CEOs of trillion-dollar companies are building personal AI agents to help them run their organisations. Not adopting off-the-shelf products. Building — or having their teams build — systems that sit inside their own infrastructure, trained on their own context, designed to surface what matters to them specifically.
There's something worth paying attention to in that.
My own version of this started with an existing AI agent platform, deployed on a cloud server, connected to everything — email, calendar, Slack. One agent with reach across my whole life.
Impressive. Also unsettling.
The more I connected, the less settled I felt. I hardened it. Set boundaries. Tightened permissions. Even created a separate channel so it could interact with other automated systems without touching real conversations. Still couldn't get comfortable.
The problem wasn't capability. It was the combination of elevated access and infrastructure I didn't own. Those two things together kept nagging at me. Powerful and connected is the goal. Powerful, connected, and running on someone else's server is a different calculation.
So I built something from scratch. Named it Diya — दीया, lamp or light, from the Sanskrit dīpa.
Local infrastructure, my machines, my data. Python, Postgres, a full agentic loop, connections to my calendar and notes. The point was never the architecture. The point was that I knew exactly what it could reach — and nothing else.
It ran for a while. Always improving, never quite finished. Worked. But a bespoke system has a maintenance cost — APIs change, things drift, keeping it current becomes a second job.
Early 2026 I started writing a spec for a proper successor. Wrote v1 in a day, scrapped it, wrote v2 the same day. The second version was genuinely elegant — proper memory architecture, smarter skill routing, tighter controls on context and cost.
Then stopped and asked: do I actually want to build this?
The honest answer was no. Not because the problem wasn't real. Because the build wasn't the point — having something that worked was.
An AI agent framework already existed that got me there without starting from zero. I made the switch. The answer had been closer than I’d realised.
The tinkerer's paradox: sometimes the most interesting technical decision is to not build.
What’s running now is more than I originally designed.
Not one assistant — a mesh. A network of specialist agents, each trusted for what it does, not for everything. One handles research and deep analysis. Another is always on, reachable through messaging channels from anywhere. A third runs locally, does the hands-on work, and talks to the others mid-task. There’s a separate one for my wife.

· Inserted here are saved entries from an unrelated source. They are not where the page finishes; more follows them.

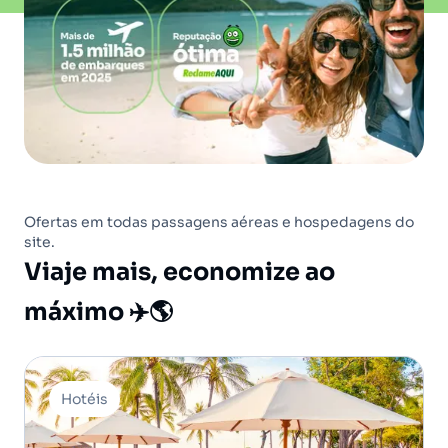
Ofertas em todas passagens aéreas e hospedagens do
site.
Viaje mais, economize ao
máximo ✈️🌎
Hotéis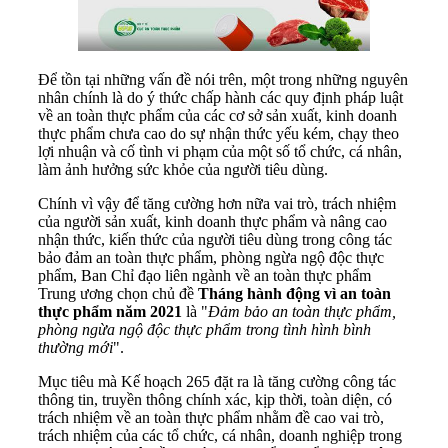
Để tồn tại những vấn đề nói trên, một trong những nguyên
nhân chính là do ý thức chấp hành các quy định pháp luật
về an toàn thực phẩm của các cơ sở sản xuất, kinh doanh
thực phẩm chưa cao do sự nhận thức yếu kém, chạy theo
lợi nhuận và cố tình vi phạm của một số tổ chức, cá nhân,
làm ảnh hưởng sức khỏe của người tiêu dùng.
Chính vì vậy để tăng cường hơn nữa vai trò, trách nhiệm
của người sản xuất, kinh doanh thực phẩm và nâng cao
nhận thức, kiến thức của người tiêu dùng trong công tác
bảo đảm an toàn thực phẩm, phòng ngừa ngộ độc thực
phẩm, Ban Chỉ đạo liên ngành về an toàn thực phẩm
Trung ương chọn chủ đề
Tháng hành động vì an toàn
thực phẩm năm 2021
là "
Đảm bảo an toàn thực phẩm,
phòng ngừa ngộ độc thực phẩm trong tình hình bình
thường mới
".
Mục tiêu mà Kế hoạch 265 đặt ra là tăng cường công tác
thông tin, truyền thông chính xác, kịp thời, toàn diện, có
trách nhiệm về an toàn thực phẩm nhằm đề cao vai trò,
trách nhiệm của các tổ chức, cá nhân, doanh nghiệp trong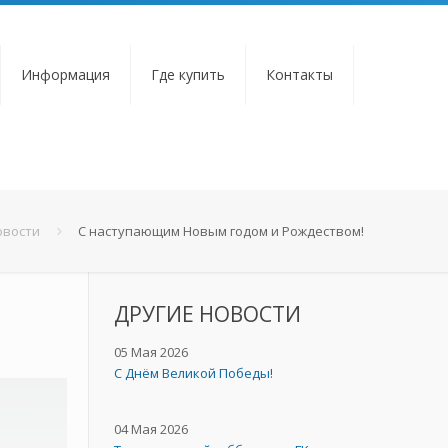
Информация
Где купить
Контакты
овости
С наступающим Новым годом и Рождеством!
ДРУГИЕ НОВОСТИ
05 Мая 2026
C Днём Великой Победы!
04 Мая 2026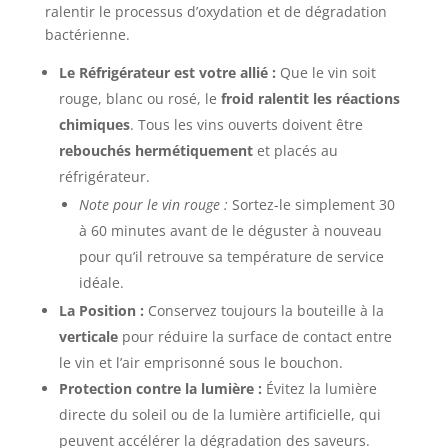
ralentir le processus d’oxydation et de dégradation
bactérienne.
Le Réfrigérateur est votre allié :
Que le vin soit
rouge, blanc ou rosé, le
froid ralentit les réactions
chimiques
. Tous les vins ouverts doivent être
rebouchés hermétiquement
et placés au
réfrigérateur.
Note pour le vin rouge :
Sortez-le simplement 30
à 60 minutes avant de le déguster à nouveau
pour qu’il retrouve sa température de service
idéale.
La Position :
Conservez toujours la bouteille à la
verticale
pour réduire la surface de contact entre
le vin et l’air emprisonné sous le bouchon.
Protection contre la lumière :
Évitez la lumière
directe du soleil ou de la lumière artificielle, qui
peuvent accélérer la dégradation des saveurs.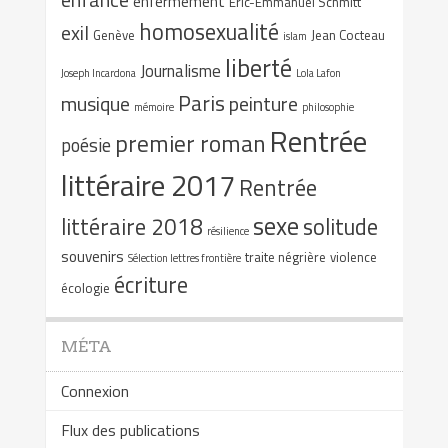
enfermement
Eric-Emmanuel Schmitt
homosexualité
exil
Genève
Jean Cocteau
islam
liberté
Journalisme
Joseph Incardona
Lola Lafon
Paris
musique
peinture
mémoire
philosophie
Rentrée
premier roman
poésie
littéraire 2017
Rentrée
sexe
littéraire 2018
solitude
résilience
souvenirs
traite négrière
violence
Sélection lettres frontière
écriture
écologie
MÉTA
Connexion
Flux des publications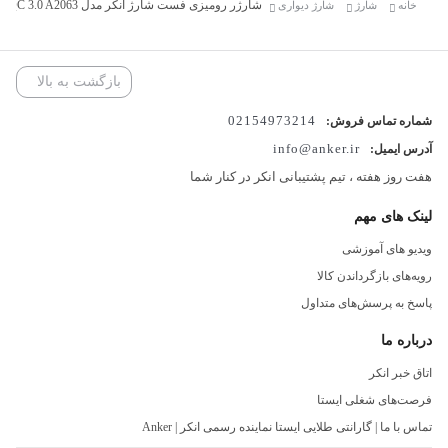
شارژ سریع کوالکام
شارژر رومیزی فست شارژ انکر مدل Anker PowerPort+ 6 Port QC 3.0 A2063
خانه
شارژ
شارژ دیواری
تبدیل شده‌اند.
تعداد درگاه خروجی
شش عدد
در بستر زندگی واقعی ، جایی که چندوظیفگی و زمان اهمیت حیاتی دارند،
این شارژر با توانایی شارژ همزمان چندین دستگاه، کارایی را با سهولت
بازگشت به بالا
درهم می‌آمیزد.
02154973214
شماره تماس فروش:
انتخاب این محصول، نه فقط یک تصمیم فنی، بلکه گامی آگاهانه به سوی
info@anker.ir
آدرس ایمیل:
ارتقای کیفیت تجربه دیجیتال شماست که انتظارات را به اوج می‌رساند.
هفت روز هفته ، تیم پشتیبانی انکر در کنار شما
لینک های مهم
ویدیو های آموزشی
رویه‌های بازگرداندن کالا
پاسخ به پرسش‌های متداول
درباره ما
اتاق خبر انکر
فرصت‌های شغلی ایستا
تماس با ما | گارانتی طلایی ایستا نماینده رسمی انکر | Anker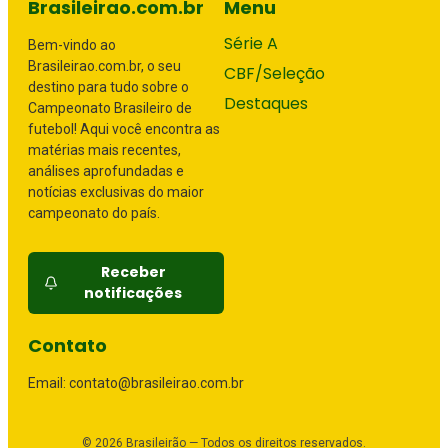
Brasileirao.com.br
Menu
Série A
Bem-vindo ao
Brasileirao.com.br, o seu
CBF/Seleção
destino para tudo sobre o
Destaques
Campeonato Brasileiro de
futebol! Aqui você encontra as
matérias mais recentes,
análises aprofundadas e
notícias exclusivas do maior
campeonato do país.
Receber
notificações
Contato
Email: contato@brasileirao.com.br
©
2026
Brasileirão — Todos os direitos reservados.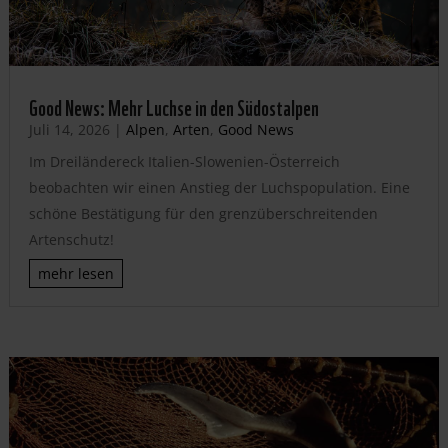
Good News: Mehr Luchse in den Südostalpen
Juli 14, 2026
|
Alpen
,
Arten
,
Good News
Im Dreiländereck Italien-Slowenien-Österreich
beobachten wir einen Anstieg der Luchspopulation. Eine
schöne Bestätigung für den grenzüberschreitenden
Artenschutz!
mehr lesen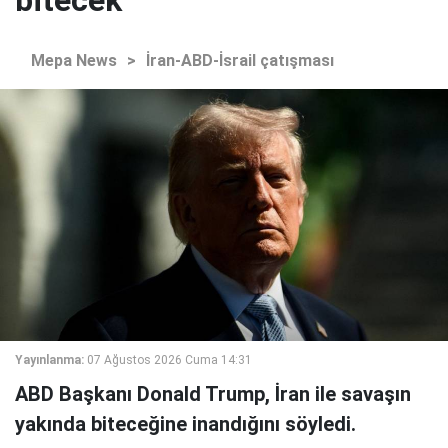
bitecek
Mepa News
>
İran-ABD-İsrail çatışması
Yayınlanma:
07 Ağustos 2026 Cuma 14:31
ABD Başkanı Donald Trump, İran ile savaşın
yakında biteceğine inandığını söyledi.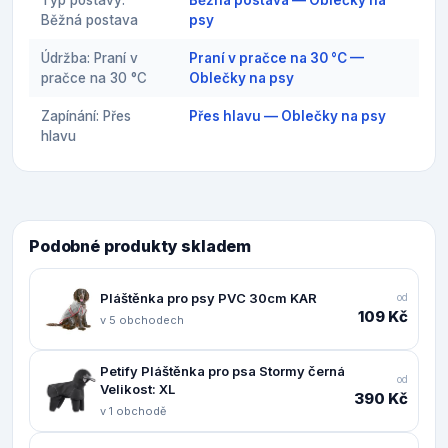
Typ postavy:
Běžná postava — Oblečky na
Běžná postava
psy
Údržba: Praní v
Praní v pračce na 30 °C —
pračce na 30 °C
Oblečky na psy
Zapínání: Přes
Přes hlavu — Oblečky na psy
hlavu
Podobné produkty skladem
Pláštěnka pro psy PVC 30cm KAR
od
109 Kč
v 5 obchodech
Petify Pláštěnka pro psa Stormy černá
od
Velikost: XL
390 Kč
v 1 obchodě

Last week I messaged one of them from my phone — find out the current state of the art for building AI agents. It handed the task to the researcher, which worked through it overnight. By morning there was a note waiting for me with the results. I didn’t check in. I didn’t manage the process. It just ran.
I can fire something off from my phone and come back to it done. Not because the system is autonomous without purpose — because it’s autonomous with purpose, operating within boundaries I set, freeing me up for the work that needs me to be present.
Here's what I actually learned. And it has nothing to do with architecture.
The hardest part of building a personal AI is deciding what it should know about you.
When you start populating persistent memory, you make choices. Projects, preferences, the people you work with, how you like things done. But how specific? How personal? Where's the line between context that changes how it responds and noise that doesn't?
That exercise turned out to be surprisingly revealing. What I chose to write down said something about what I actually prioritise. What I left out did too.
Then there's the calibration question — when do you check what the agent did, and when do you let it run? I got this wrong early. Verified everything, which defeated most of the purpose. You have to calibrate. Low-stakes, reversible: let it go. External-facing, irreversible: always check. That calibration shifts as the models improve. It's not something you configure once.
Back to the people building their own. I think I know why they're doing it, and it's not because the off-the-shelf products aren't good enough.
It's because personal means something specific when the access is real.
A personal AI that knows your schedule, your relationships, your decisions, your preferences — and can act on that knowledge — needs to be something you trust completely. Not trust in the way you trust a search engine. Trust in the way you trust someone with your keys.
That kind of trust has to be built. It can't be installed.
And the building is the point. Not the architecture, not the spec, not the choice of model. The process of deciding what it knows, watching what it does with that, extending access incrementally as the track record builds. That's not a setup process. That's a relationship.
Three weeks from first impulse to something genuinely useful. Two of those weeks spent not building.
First in a series on what building with AI actually looks like — not from a distance, but from inside it.